Of Note : Goods produced and consumed in the same country will produce the most tax revenue to government. Imported goods will produce less and goods produced for export will produce less. It is however anticipated that trading partners may well add VAT to exports.  

This is used as a measure of the strength of the economy but is this correct? It is a measure of the productivity of the country but this can be increased with technology. If what I have said is true then GDP should grow with the growth in population combined with any improvement in the standard of living because as we have seen it should be related to the spending power in the country.
In using just GDP as a measure there is liable to be confusion and it is necessary to have a correlation between GDP and spending power. All countries should balance these issues in order to balance their books. Countries must balance their imports with exports.
It will probably be found that China exports more than it imports because its wages and internal spending power is low but the world economies cannot exist on this basis. At this point in time China and others are reliant on the spending power in Western countries and have low production costs and low spending power in order to compete. Western countries have developed unemployment benefits which compensate for the drop in spending power when people become unemployed. This adds to the amount of tax that needs to be raised and the cost of goods produced.
Taken to its end conclusion the economy should become as self sufficient as possible. In any event it must produce sufficient exports to cover imports and generate sufficient work for everyone to earn an income, even to the point of reducing the average hours of work.
At some time in the future there will be a need for governments to control population growth. China had a restriction of 1 child per family which has now been changed to 2 children.
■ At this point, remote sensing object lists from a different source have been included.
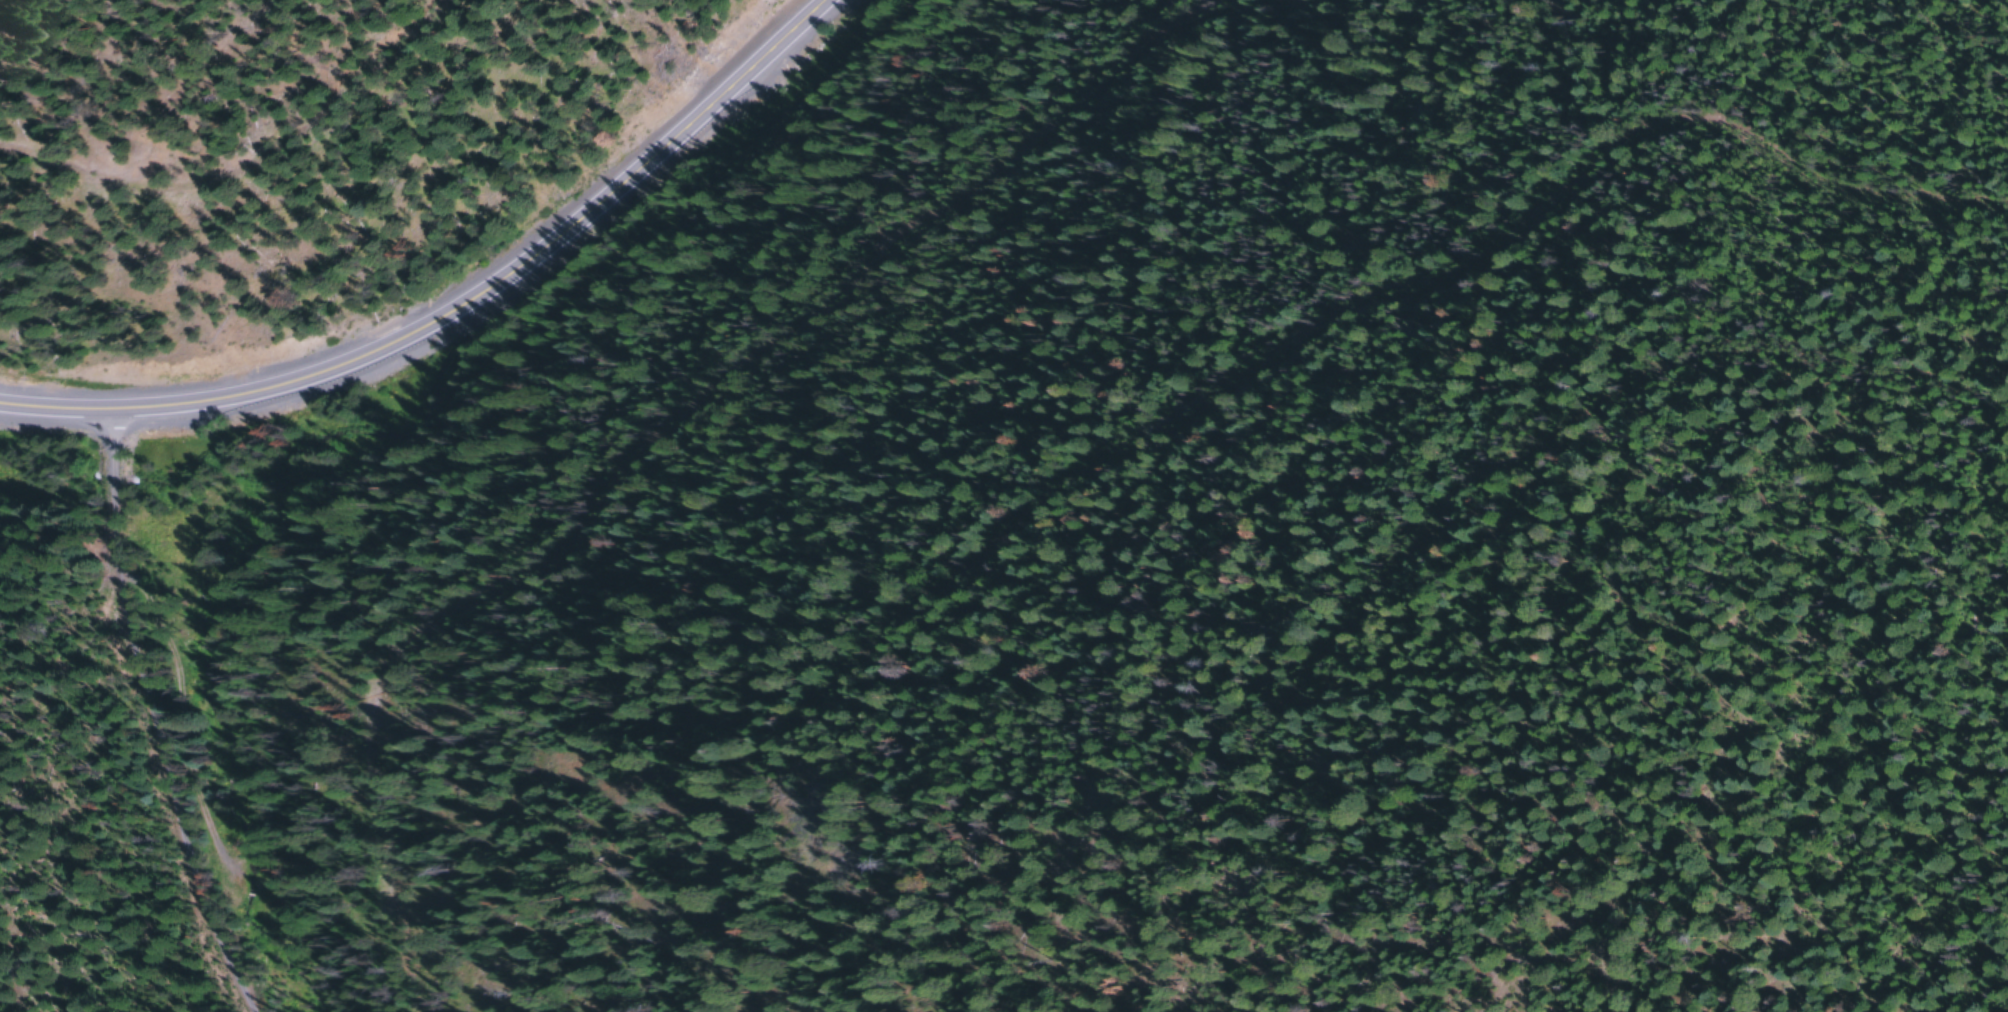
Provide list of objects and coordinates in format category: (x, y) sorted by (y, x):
road: (223, 96)
road: (471, 314)
road: (715, 418)
road: (1577, 424)
road: (301, 959)
road: (984, 980)

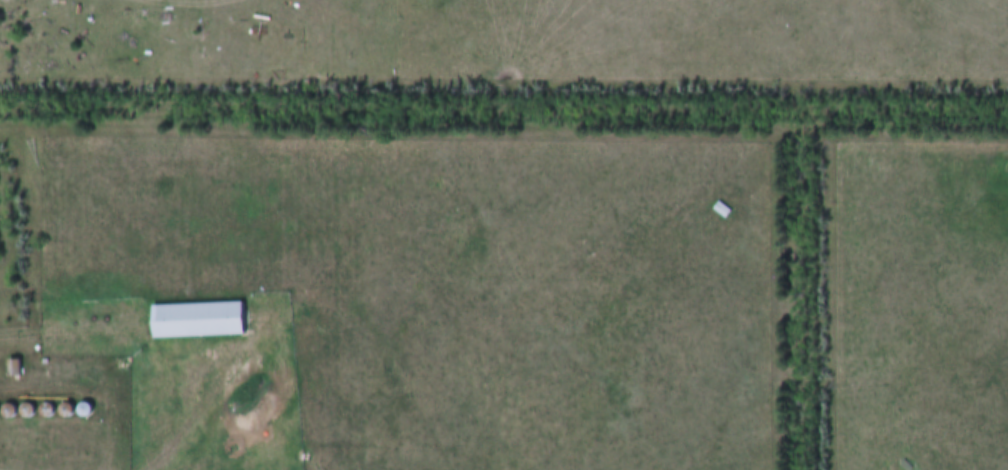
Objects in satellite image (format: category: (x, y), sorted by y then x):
building: (723, 210)
building: (199, 321)
building: (15, 369)
building: (908, 466)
Other countries may well need to follow suit.

Why do we give a tax allowance to Business for machines that will replace workers in the knowledge that spending power in the market place will be reduced by those workers incomes and the tax revenue to government will decrease while the cost of unemployment benefits will increase. Should they pay more tax instead of less?
Businesses pay tax on their profit and make more profit to pay the tax. They could reduce their costs and make the same profit if the tax was removed altogether. After all we have already shown that this as well as all the other taxes are in the price paid by the consumers.
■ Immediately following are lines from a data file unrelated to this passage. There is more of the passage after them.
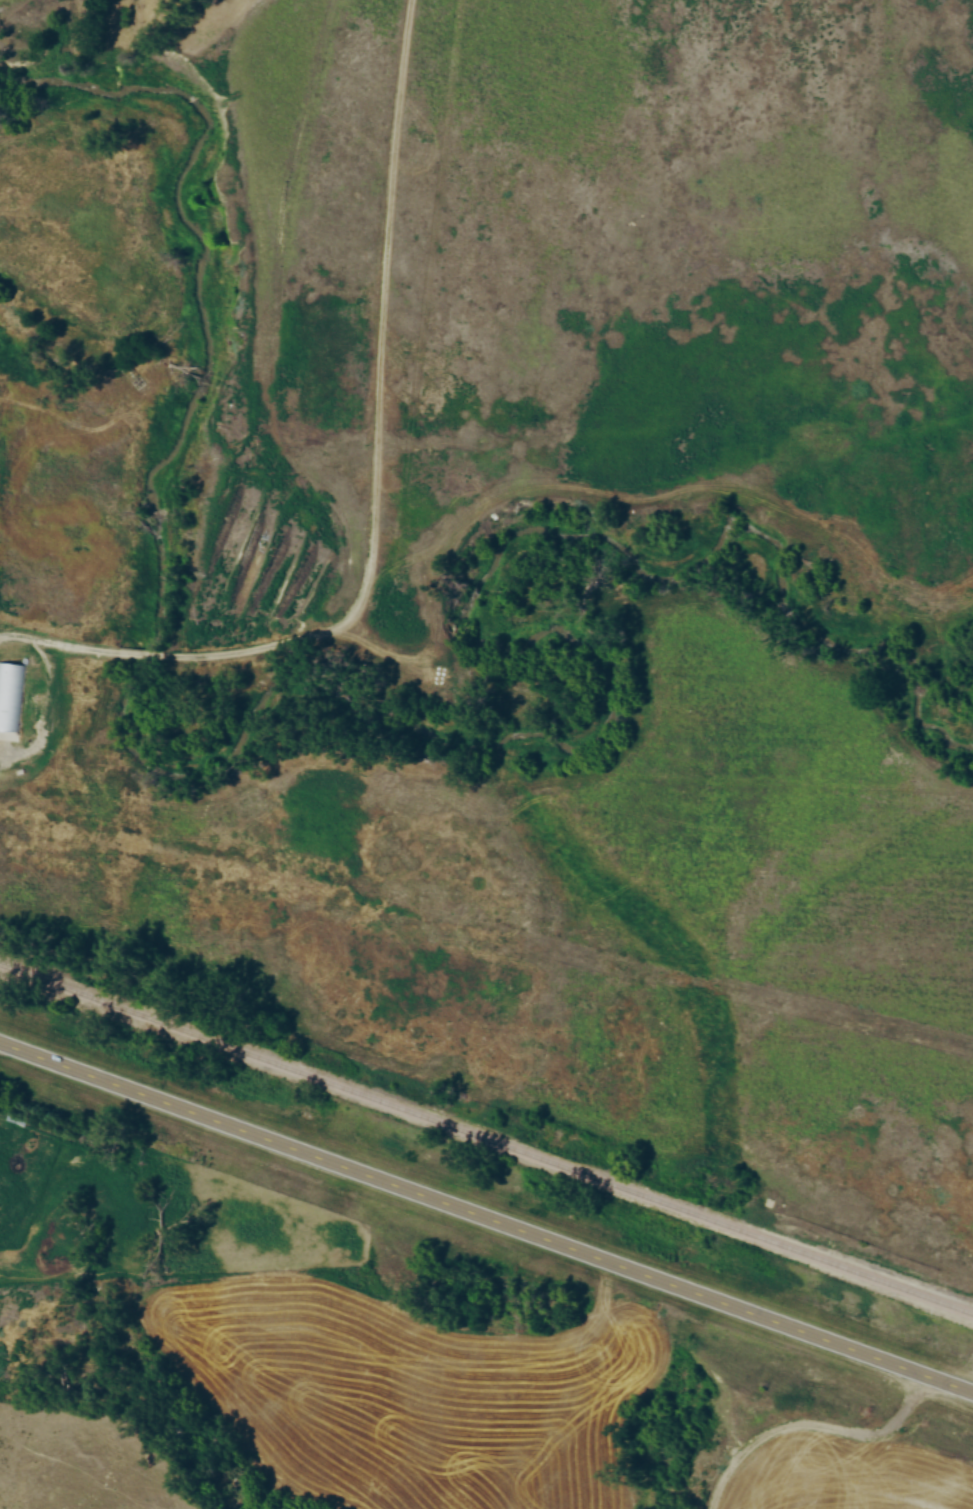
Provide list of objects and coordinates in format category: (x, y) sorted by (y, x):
building: (10, 698)
railway: (486, 1139)
road: (486, 1219)
crop: (405, 1393)
crop: (852, 1477)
Governments have looked for all sorts of excuses (reasons) to impose taxes without resolving the basics.

We have grown up with Capitalism, Socialism, Communism and liberalism where Capitalism looks after the business sector, Socialists look after the community and the Communists envisage running businesses other than for profit and money. It matters not, if the above analysis is correct then it is as vital to look after the community as the business sector and technical advances should benefit everyone and not be just for profit. Money is needed in the economy to ensure freedom of choice for the people and Capital development for business.
 Look at the Centreline System of Government which is based on a VAT system of taxation which provides savings in production costs of some 20-30% with an additional saving in government expenses of another 20-30%. It ensures that Imported products will share the tax burden with local products. It lowers the cost of employment and in the interests of keeping employment costs down it has free education and health services. It recommends that countries  run on a surplus and not on loans, it will attract its own investments but governments must balance their books. It is based on economics and not politics. This is when Capitalists become socialists and socialists appreciate capitalists in the interests of economic development.